PROBLEM REQUIREMENTS.
Please give back, exactly as written, only the line containing "NEW YORK TIMES" and every line after it until the data below ends.

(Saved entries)
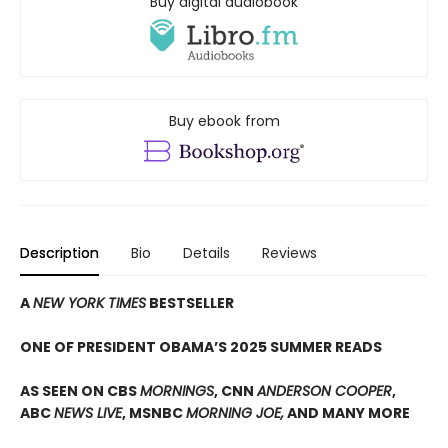
Buy digital audiobook
Buy ebook from
Description
Bio
Details
Reviews
A
NEW YORK TIMES
BESTSELLER
ONE OF PRESIDENT OBAMA’S 2025 SUMMER READS
AS SEEN ON CBS
MORNINGS
, CNN
ANDERSON COOPER
,
ABC
NEWS LIVE
, MSNBC
MORNING JOE,
AND MANY MORE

WRITTEN ANSWER.
NEW YORK TIMES
BESTSELLER
ONE OF PRESIDENT OBAMA’S 2025 SUMMER READS
AS SEEN ON CBS
MORNINGS
, CNN
ANDERSON COOPER
,
ABC
NEWS LIVE
, MSNBC
MORNING JOE,
AND MANY MORE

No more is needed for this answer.